It’s going to be a long-term process that requires a great deal of collaboration, but slowly, the U.S. is working toward becoming a more eco-friendly, sustainable nation. Government agencies, corporations and individual citizens will all need to be on board with this effort. Together, we can all monitor our energy and water use and progress toward a point where we’re producing more resources than we squander each day.
That may take a while, though. Reaching sustainability goals is not easy, and it requires bold leadership. The public sector will need to take a stand, and the business world will need to follow up with a strong sense of corporate social responsibility.
Municipal governments are taking the lead
Perhaps the toughest question about the U.S.’ large-scale movement toward greater sustainability is where leadership will come from initially. According to The Wall Street Journal, we’re now beginning to see an answer, and it involves the nation’s big cities.

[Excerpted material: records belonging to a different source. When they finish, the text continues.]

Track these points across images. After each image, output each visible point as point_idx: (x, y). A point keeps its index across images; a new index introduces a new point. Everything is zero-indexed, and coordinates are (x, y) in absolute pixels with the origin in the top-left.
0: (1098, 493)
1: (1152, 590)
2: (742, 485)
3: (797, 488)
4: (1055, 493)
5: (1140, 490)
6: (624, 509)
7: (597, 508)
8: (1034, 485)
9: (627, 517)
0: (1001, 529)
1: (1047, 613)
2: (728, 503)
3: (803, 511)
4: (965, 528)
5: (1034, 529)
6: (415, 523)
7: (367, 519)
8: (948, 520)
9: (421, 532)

Margaret Walls, research director at Washington, D.C.-based nonprofit Resources for the Future, told the newspaper that municipal governments from coast to coast are now beginning to promote green building.

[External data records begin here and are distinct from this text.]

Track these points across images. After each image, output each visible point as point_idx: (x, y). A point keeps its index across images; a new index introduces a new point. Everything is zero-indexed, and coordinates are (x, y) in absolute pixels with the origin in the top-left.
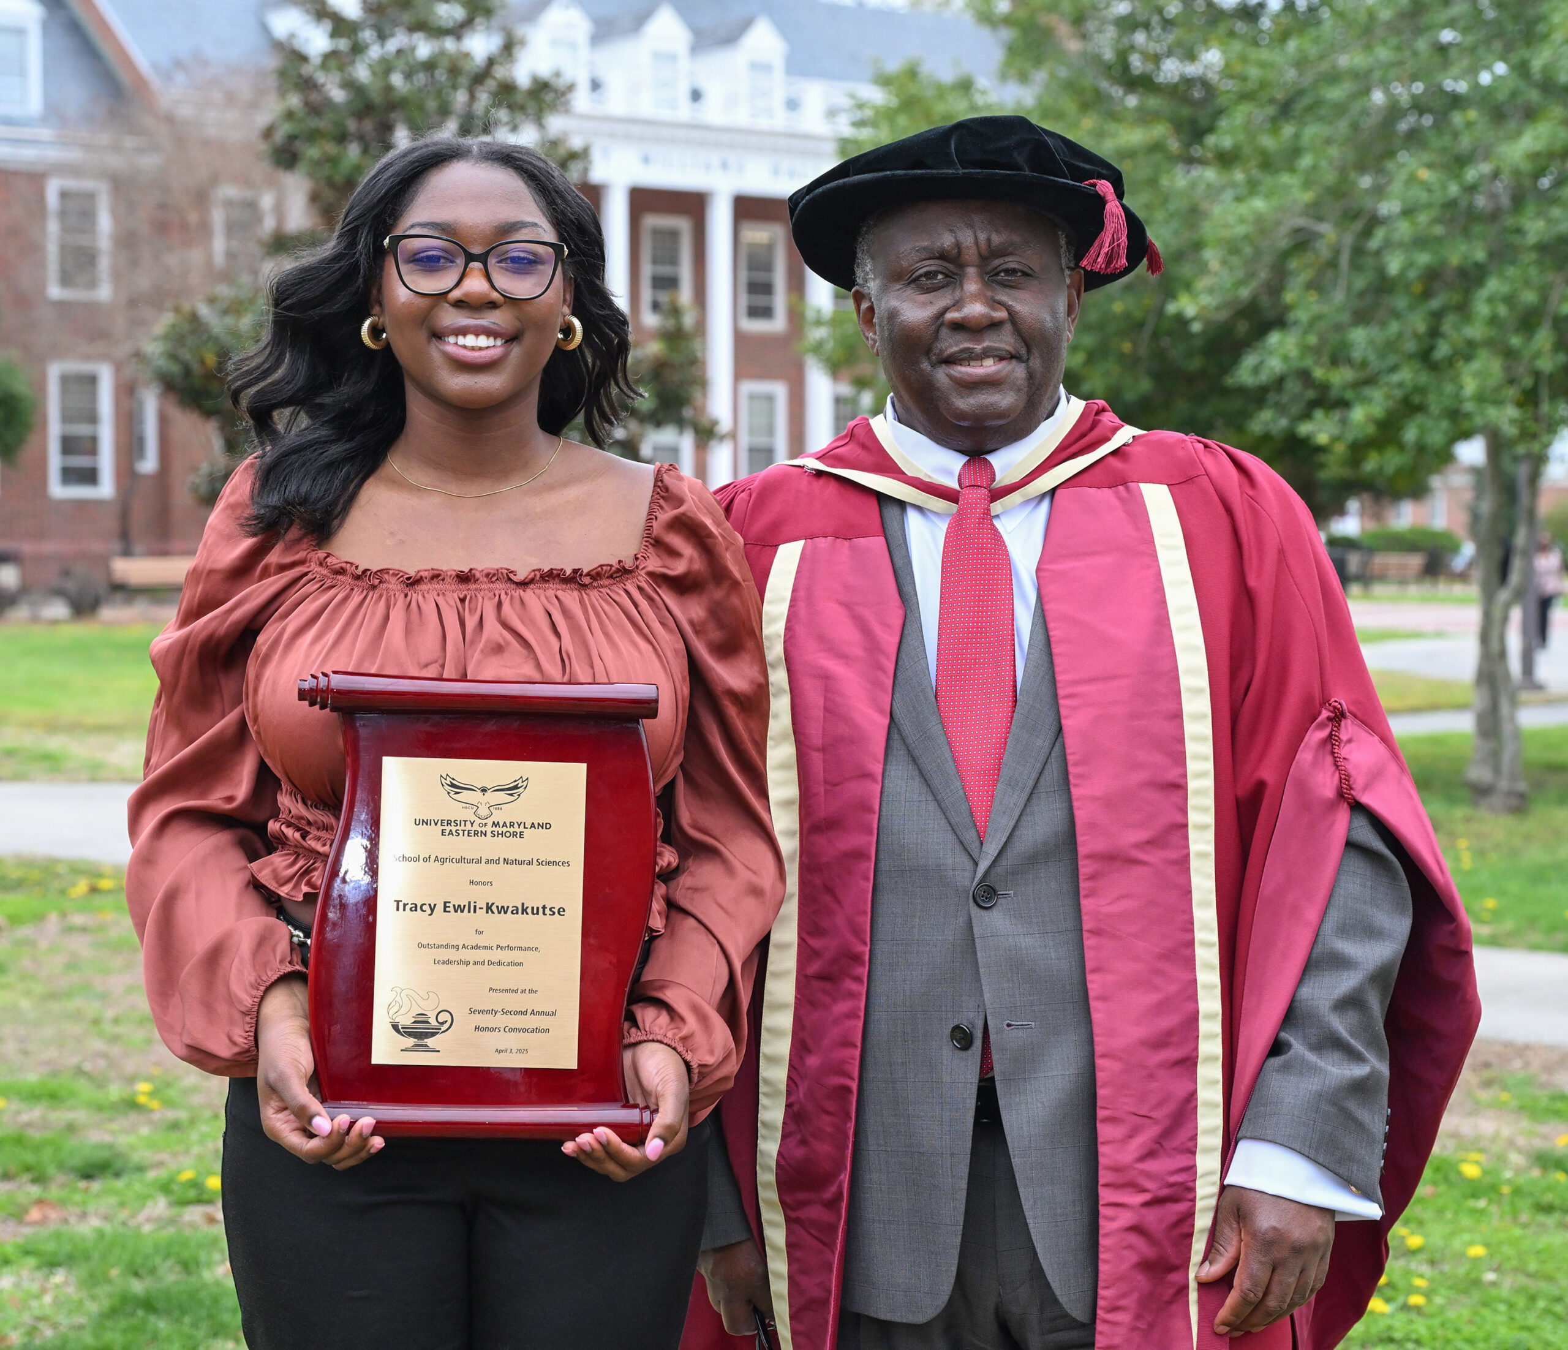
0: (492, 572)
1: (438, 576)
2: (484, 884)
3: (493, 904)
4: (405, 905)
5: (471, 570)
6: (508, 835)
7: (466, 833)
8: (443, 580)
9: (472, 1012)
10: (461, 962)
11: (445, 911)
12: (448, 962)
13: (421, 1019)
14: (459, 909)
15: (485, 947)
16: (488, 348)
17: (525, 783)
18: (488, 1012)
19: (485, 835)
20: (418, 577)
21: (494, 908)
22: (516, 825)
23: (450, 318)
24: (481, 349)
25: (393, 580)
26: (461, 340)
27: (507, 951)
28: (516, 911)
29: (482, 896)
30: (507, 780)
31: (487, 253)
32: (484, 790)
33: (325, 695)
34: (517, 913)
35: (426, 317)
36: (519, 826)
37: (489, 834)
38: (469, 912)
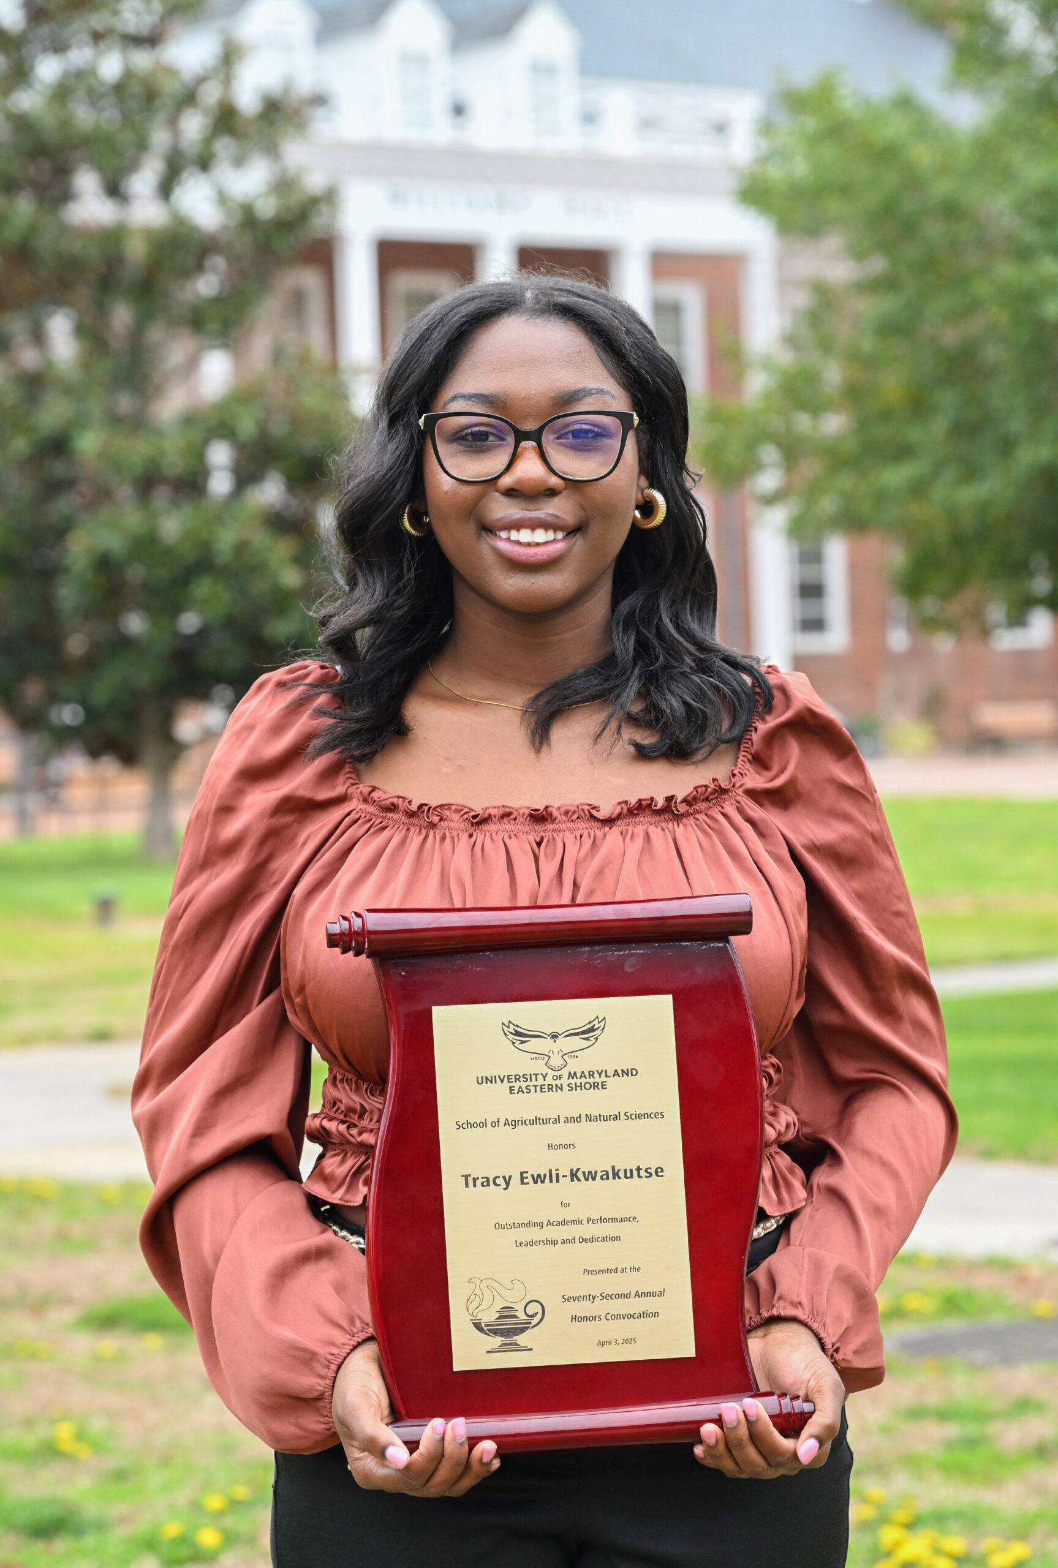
0: (572, 809)
1: (509, 814)
2: (566, 1147)
3: (578, 1170)
4: (475, 1180)
5: (547, 807)
6: (588, 1086)
7: (538, 1088)
8: (515, 819)
9: (566, 1299)
10: (547, 1242)
11: (522, 1183)
12: (532, 1243)
13: (506, 1313)
14: (538, 1179)
15: (573, 1222)
16: (547, 542)
17: (602, 1024)
18: (584, 1298)
19: (561, 1089)
20: (486, 815)
21: (580, 1175)
22: (596, 1075)
23: (501, 509)
24: (538, 544)
25: (456, 817)
26: (514, 535)
27: (599, 1225)
28: (605, 1176)
29: (563, 1162)
30: (581, 1023)
31: (541, 430)
32: (555, 1036)
33: (360, 939)
34: (608, 1178)
35: (473, 509)
36: (600, 1074)
37: (565, 1088)
38: (551, 1181)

“Reaching sustainability goals is not easy, and it requires bold leadership.”
“[The cities’] benchmarking and disclosure laws may be having the greatest impact,” Walls argued. “They require commercial, and in some cities, multi-family residential property owners to report annual energy use and use the Energy Star software program to benchmark that energy use relative to other buildings.”
Washington, D.C., Austin, New York City, Portland, Oregon, Atlanta and Kansas City, Missouri are among the cities that have led the way by passing progressive energy policies designed to reduce waste and maximize energy efficiency. The hope is that if these cities blaze a trail, businesses and residents therein will follow suit, and a movement will begin to form.
Better data helps drive results
In the effort to improve sustainability practices, one thing everyone involved needs is clear data. With every investment you make, you want to know what you’re getting back. Calculating your ROI helps you improve future decision-making.
Indeed, Walls told the WSJ that better analytics have been a driving force behind the sustainability movement.
“Most of the early advances have come from use of ‘big data,'” she said. “New companies have sprung up to provide real-time, energy-use data – often at 15-minute intervals – to building owners to help them better understand daily patterns of energy use, identify anomalies when and where they occur and optimize operational improvements.”
Looking at the data and adjusting accordingly is a key strategy. Every time a company makes a new investment – for instance, installing a high-efficiency water heater – it needs to know whether the move is paying off.
Efficient water heaters play a pivotal part
If your organization is looking for infrastructure upgrades that can provide a clear, measurable positive impact on sustainability, then look no further than purchasing a commercial tankless water heater.
Research from the U.S. Department of Energy indicates that tankless heaters are between 8 percent and 34 percent more energy-efficient than a storage water heater. This is a tangible improvement which you can use you free up resources to invest in other parts of your business. Soon, you’ll realize what all of America is figuring out – that greater eco-friendliness and a healthier financial bottom line go hand in hand.